> _INSTRUCTIONS TO FOLLOW_
Report each line of the entries below that includes "case".

> _SUPPLIED MATERIAL_
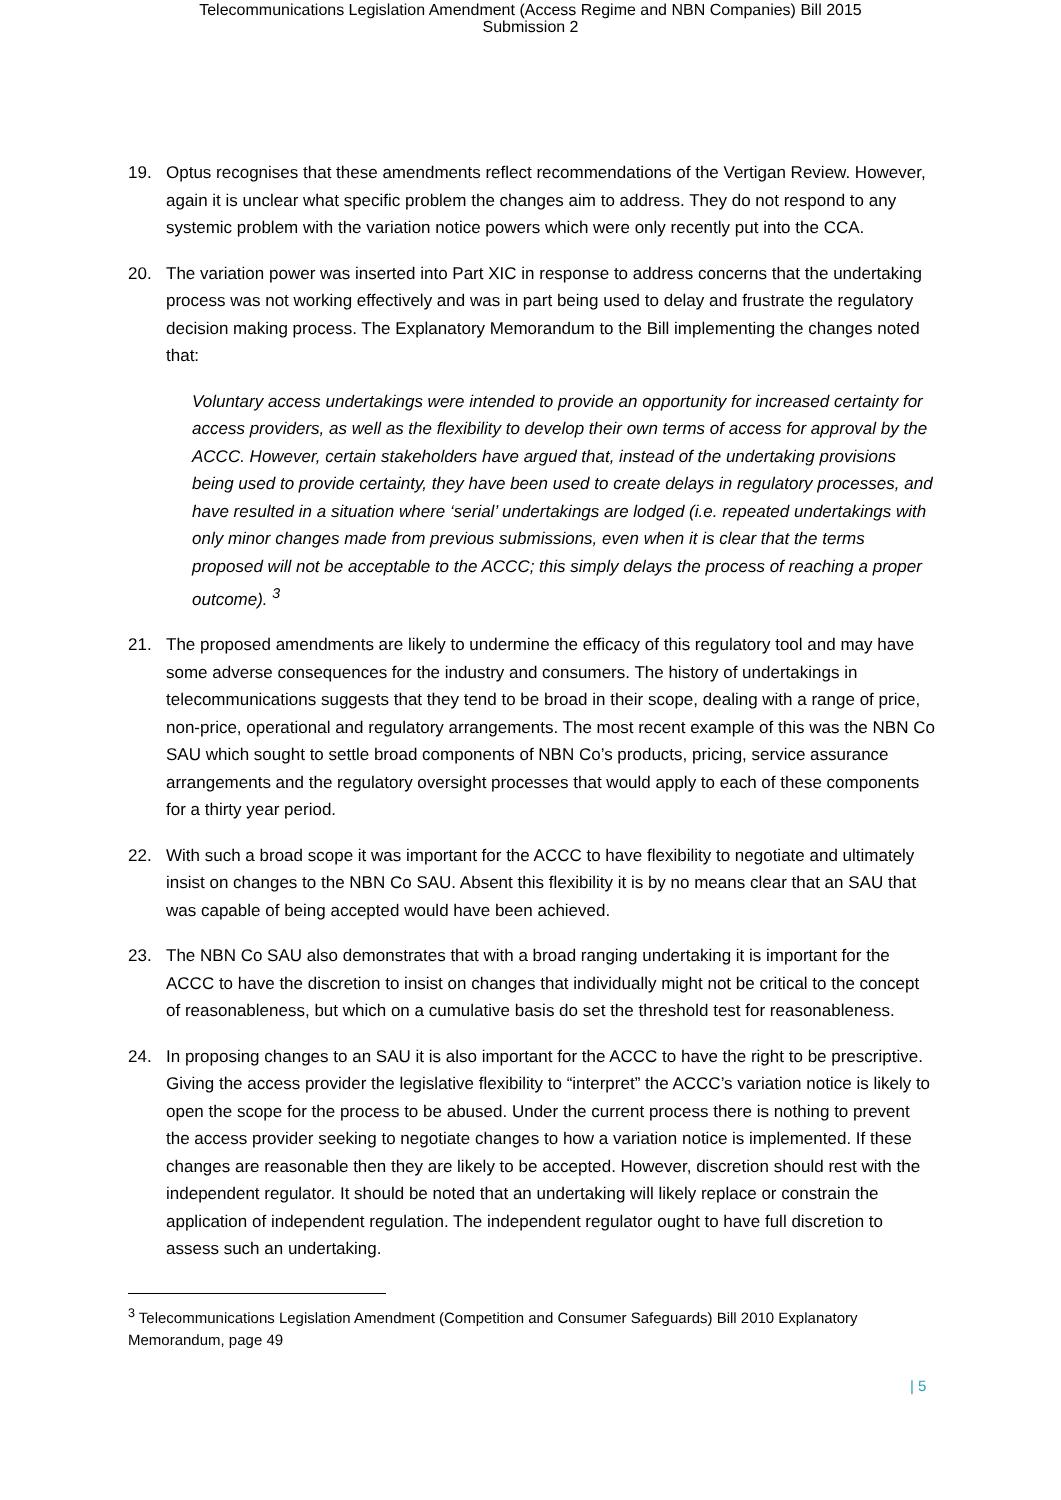Telecommunications Legislation Amendment (Access Regime and NBN Companies) Bill 2015
Submission 2
19. Optus recognises that these amendments reflect recommendations of the Vertigan Review. However, again it is unclear what specific problem the changes aim to address. They do not respond to any systemic problem with the variation notice powers which were only recently put into the CCA.
20. The variation power was inserted into Part XIC in response to address concerns that the undertaking process was not working effectively and was in part being used to delay and frustrate the regulatory decision making process. The Explanatory Memorandum to the Bill implementing the changes noted that:
Voluntary access undertakings were intended to provide an opportunity for increased certainty for access providers, as well as the flexibility to develop their own terms of access for approval by the ACCC. However, certain stakeholders have argued that, instead of the undertaking provisions being used to provide certainty, they have been used to create delays in regulatory processes, and have resulted in a situation where ‘serial’ undertakings are lodged (i.e. repeated undertakings with only minor changes made from previous submissions, even when it is clear that the terms proposed will not be acceptable to the ACCC; this simply delays the process of reaching a proper outcome). <sup>3</sup>
21. The proposed amendments are likely to undermine the efficacy of this regulatory tool and may have some adverse consequences for the industry and consumers. The history of undertakings in telecommunications suggests that they tend to be broad in their scope, dealing with a range of price, non-price, operational and regulatory arrangements. The most recent example of this was the NBN Co SAU which sought to settle broad components of NBN Co’s products, pricing, service assurance arrangements and the regulatory oversight processes that would apply to each of these components for a thirty year period.
22. With such a broad scope it was important for the ACCC to have flexibility to negotiate and ultimately insist on changes to the NBN Co SAU. Absent this flexibility it is by no means clear that an SAU that was capable of being accepted would have been achieved.
23. The NBN Co SAU also demonstrates that with a broad ranging undertaking it is important for the ACCC to have the discretion to insist on changes that individually might not be critical to the concept of reasonableness, but which on a cumulative basis do set the threshold test for reasonableness.
24. In proposing changes to an SAU it is also important for the ACCC to have the right to be prescriptive. Giving the access provider the legislative flexibility to “interpret” the ACCC’s variation notice is likely to open the scope for the process to be abused. Under the current process there is nothing to prevent the access provider seeking to negotiate changes to how a variation notice is implemented. If these changes are reasonable then they are likely to be accepted. However, discretion should rest with the independent regulator. It should be noted that an undertaking will likely replace or constrain the application of independent regulation. The independent regulator ought to have full discretion to assess such an undertaking.
<sup>3</sup> Telecommunications Legislation Amendment (Competition and Consumer Safeguards) Bill 2010 Explanatory Memorandum, page 49
| 5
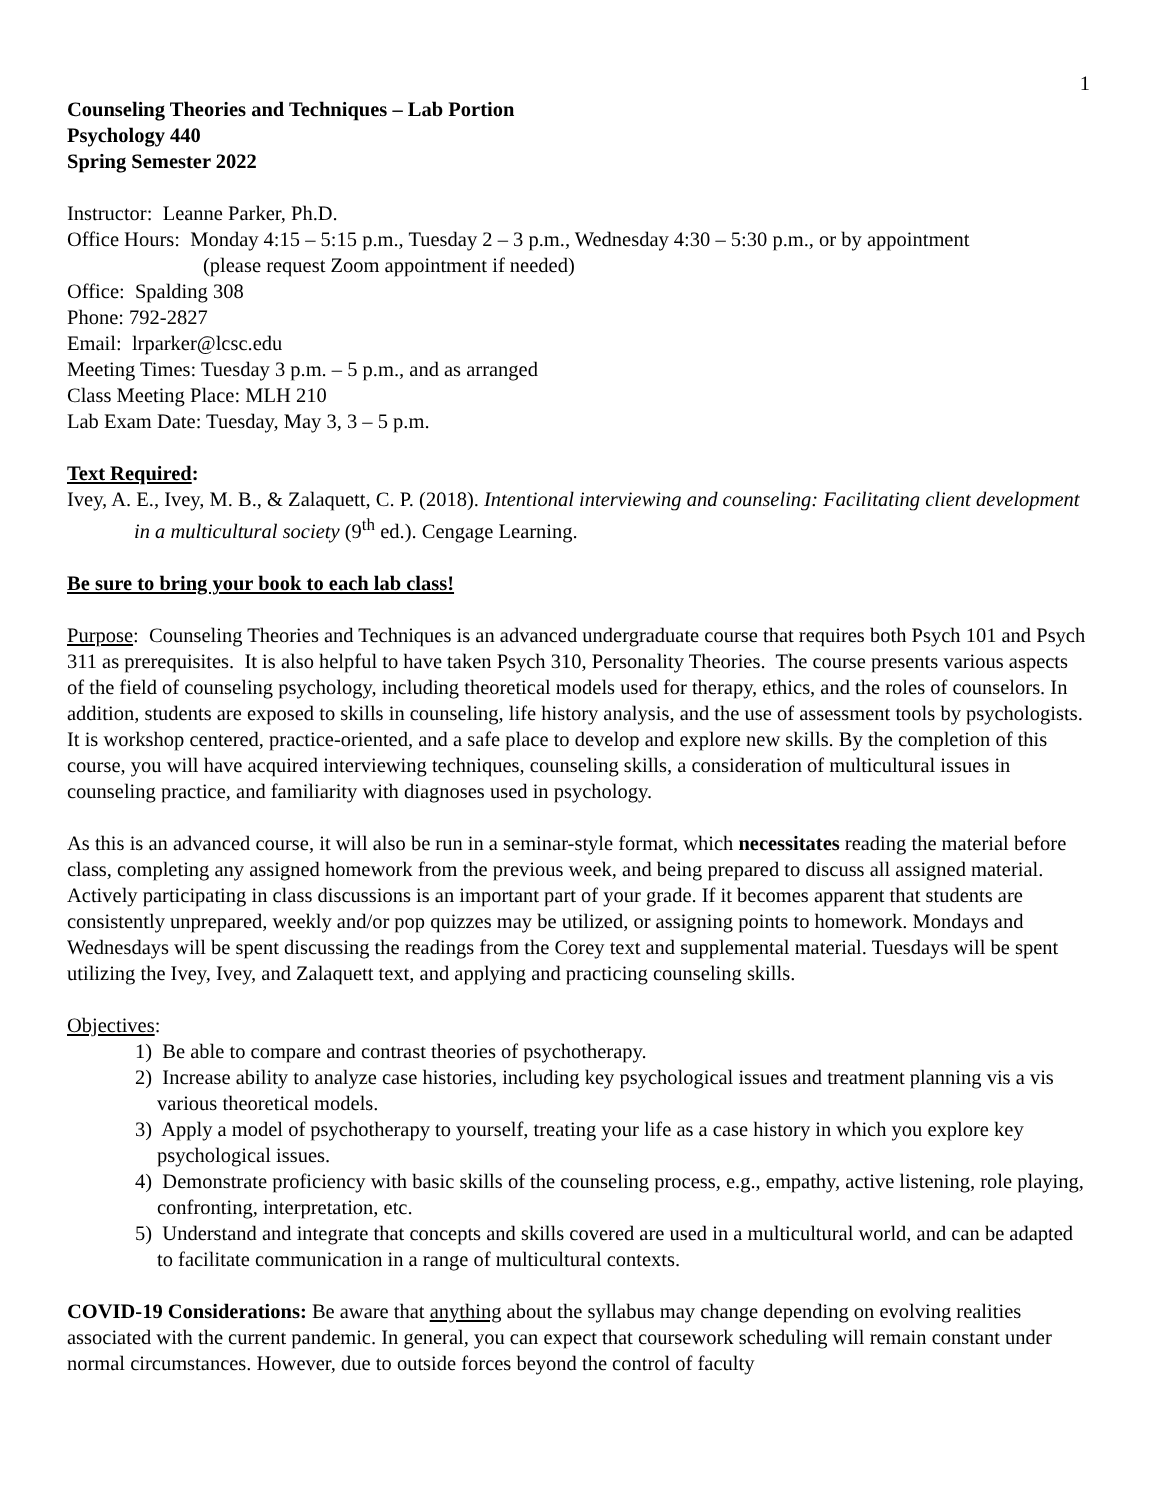1
Counseling Theories and Techniques – Lab Portion
Psychology 440
Spring Semester 2022
Instructor: Leanne Parker, Ph.D.
Office Hours: Monday 4:15 – 5:15 p.m., Tuesday 2 – 3 p.m., Wednesday 4:30 – 5:30 p.m., or by appointment
(please request Zoom appointment if needed)
Office: Spalding 308
Phone: 792-2827
Email: lrparker@lcsc.edu
Meeting Times: Tuesday 3 p.m. – 5 p.m., and as arranged
Class Meeting Place: MLH 210
Lab Exam Date: Tuesday, May 3, 3 – 5 p.m.
Text Required:
Ivey, A. E., Ivey, M. B., & Zalaquett, C. P. (2018). Intentional interviewing and counseling: Facilitating client development in a multicultural society (9<sup>th</sup> ed.). Cengage Learning.
Be sure to bring your book to each lab class!
Purpose: Counseling Theories and Techniques is an advanced undergraduate course that requires both Psych 101 and Psych 311 as prerequisites. It is also helpful to have taken Psych 310, Personality Theories. The course presents various aspects of the field of counseling psychology, including theoretical models used for therapy, ethics, and the roles of counselors. In addition, students are exposed to skills in counseling, life history analysis, and the use of assessment tools by psychologists. It is workshop centered, practice-oriented, and a safe place to develop and explore new skills. By the completion of this course, you will have acquired interviewing techniques, counseling skills, a consideration of multicultural issues in counseling practice, and familiarity with diagnoses used in psychology.
As this is an advanced course, it will also be run in a seminar-style format, which necessitates reading the material before class, completing any assigned homework from the previous week, and being prepared to discuss all assigned material. Actively participating in class discussions is an important part of your grade. If it becomes apparent that students are consistently unprepared, weekly and/or pop quizzes may be utilized, or assigning points to homework. Mondays and Wednesdays will be spent discussing the readings from the Corey text and supplemental material. Tuesdays will be spent utilizing the Ivey, Ivey, and Zalaquett text, and applying and practicing counseling skills.
Objectives:
1) Be able to compare and contrast theories of psychotherapy.
2) Increase ability to analyze case histories, including key psychological issues and treatment planning vis a vis various theoretical models.
3) Apply a model of psychotherapy to yourself, treating your life as a case history in which you explore key psychological issues.
4) Demonstrate proficiency with basic skills of the counseling process, e.g., empathy, active listening, role playing, confronting, interpretation, etc.
5) Understand and integrate that concepts and skills covered are used in a multicultural world, and can be adapted to facilitate communication in a range of multicultural contexts.
COVID-19 Considerations: Be aware that anything about the syllabus may change depending on evolving realities associated with the current pandemic. In general, you can expect that coursework scheduling will remain constant under normal circumstances. However, due to outside forces beyond the control of faculty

> _PROBLEM SOLUTION_
2) Increase ability to analyze case histories, including key psychological issues and treatment planning vis a vis various theoretical models.
3) Apply a model of psychotherapy to yourself, treating your life as a case history in which you explore key psychological issues.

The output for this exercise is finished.